Let the mixture stand for a while, the phases should separate within minutes
Remove the barren solution
Add 0.5M to 3M diluted HCl to the DBG and shake, This washes out some of the base metals carried over in the extraction step.
Remove the wash acid.
The gold is precipitated by adding the gold chloride loaded DBG to a solution with a gold specific reducer, commonly 5% oxalic acid solution at 70-80 C for 4-5 hours.

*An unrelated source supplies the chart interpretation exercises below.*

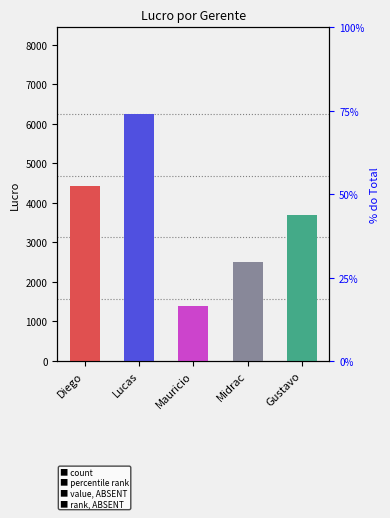

At which label does the data first exceed 3683?

Diego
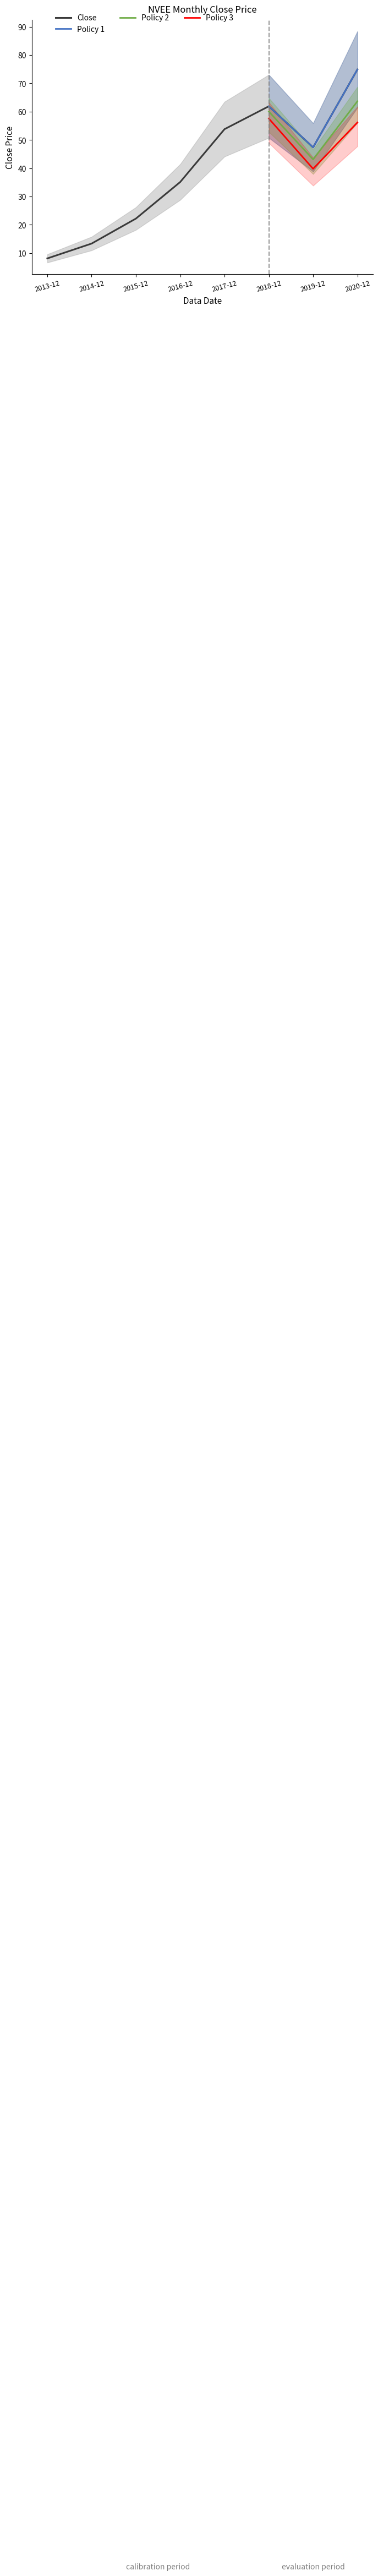

Approximately how many times larger is the value at 2020-12 compared to 2014-12?

5.6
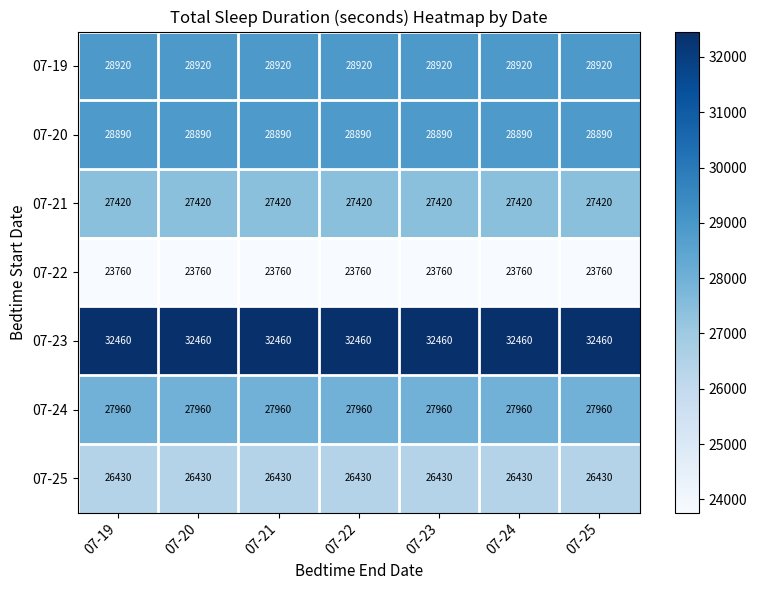

List the series in order of their peak value, highest first.

07-23, 07-19, 07-20, 07-24, 07-21, 07-25, 07-22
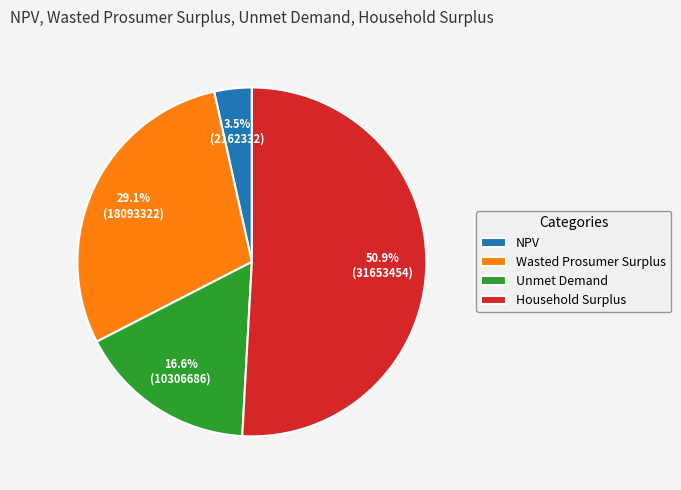

What is the majority slice?

Household Surplus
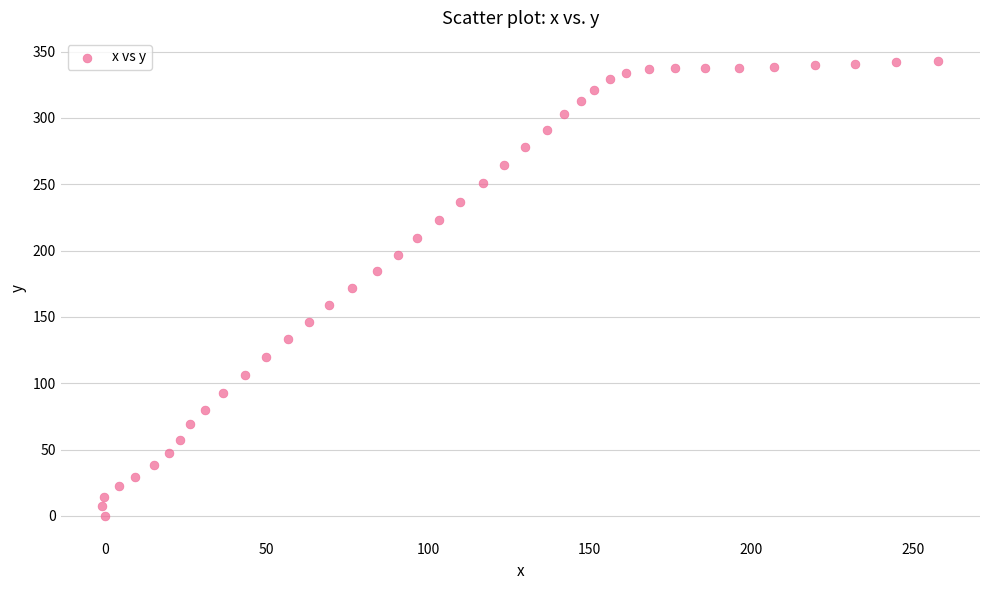

What is the range of Y values (max minus min)?

343.2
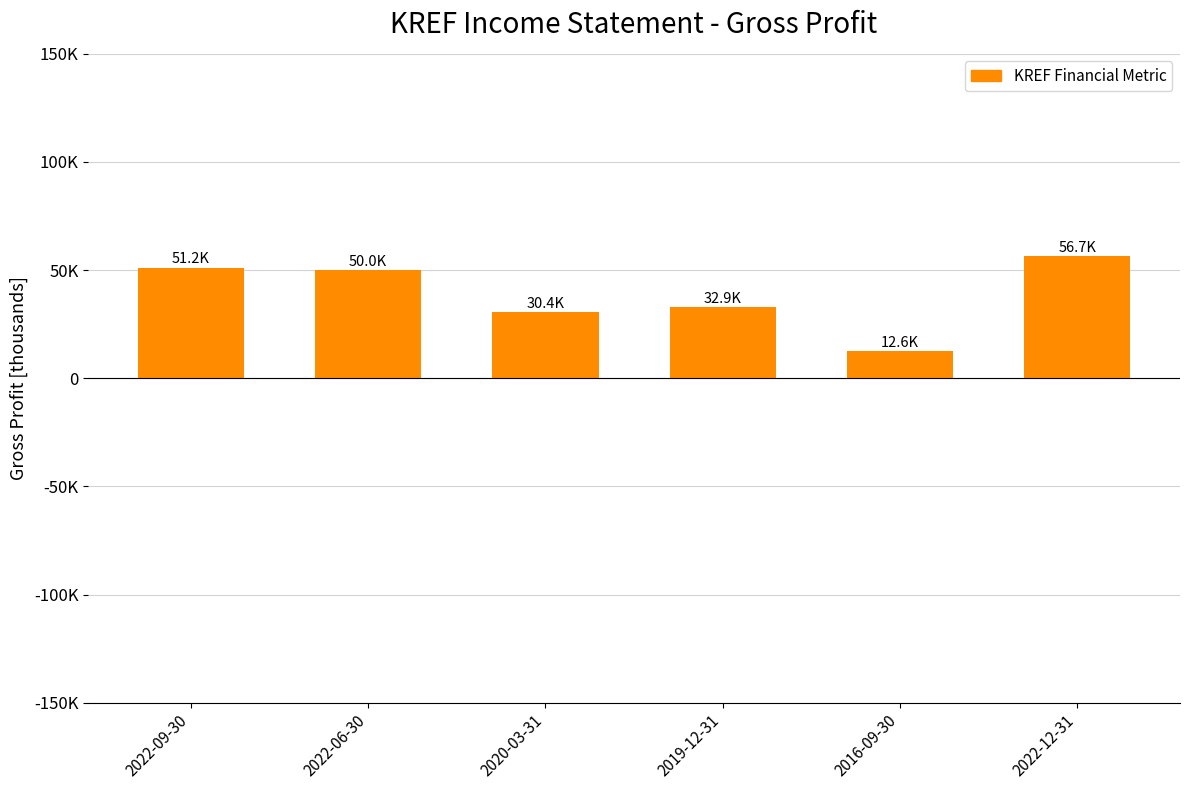

Reading right to left, list all the values displayed in this chart.

2022-12-31=56700	2016-09-30=12600	2019-12-31=32900	2020-03-31=30400	2022-06-30=50000	2022-09-30=51200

Practically, the BDG can be reused several times before the gold needs to be extracted. A gold chloride loading of 25-100 g/liter is a practical limit before the gold is precipitated. At 120 g/l the solution becomes so heavy it will sink below the water phase. With a gold chloride loading of 25g/l in the DBG the remaining acidic liquid will contain about 10 mg/l of gold chloride.

Partition coefficient
BDG is often described as a magic liquid that draws out gold chloride and nothing else. That is a gross simplification and anyone wanting to use BDG successfully needs to know more about the partition coefficient. It the relationship between a substance dissolved in BDG and dissolved in the water phase. The coefficient is dependant on the pH of the solution. That is why diluted hydrochloric acid is used to wash the BDG before precipitation. According to some sources the separation should be done with maximum of 3M HCl while other talks about 0.5M HCl being optimal. Higher HCl concentration will cause more contaminants to pass over with the gold and also larger losses of DBG.

In US patent 5,942,024 there is a nice graph of the partition coefficient for some metals. The graph van also be found in RF at this post.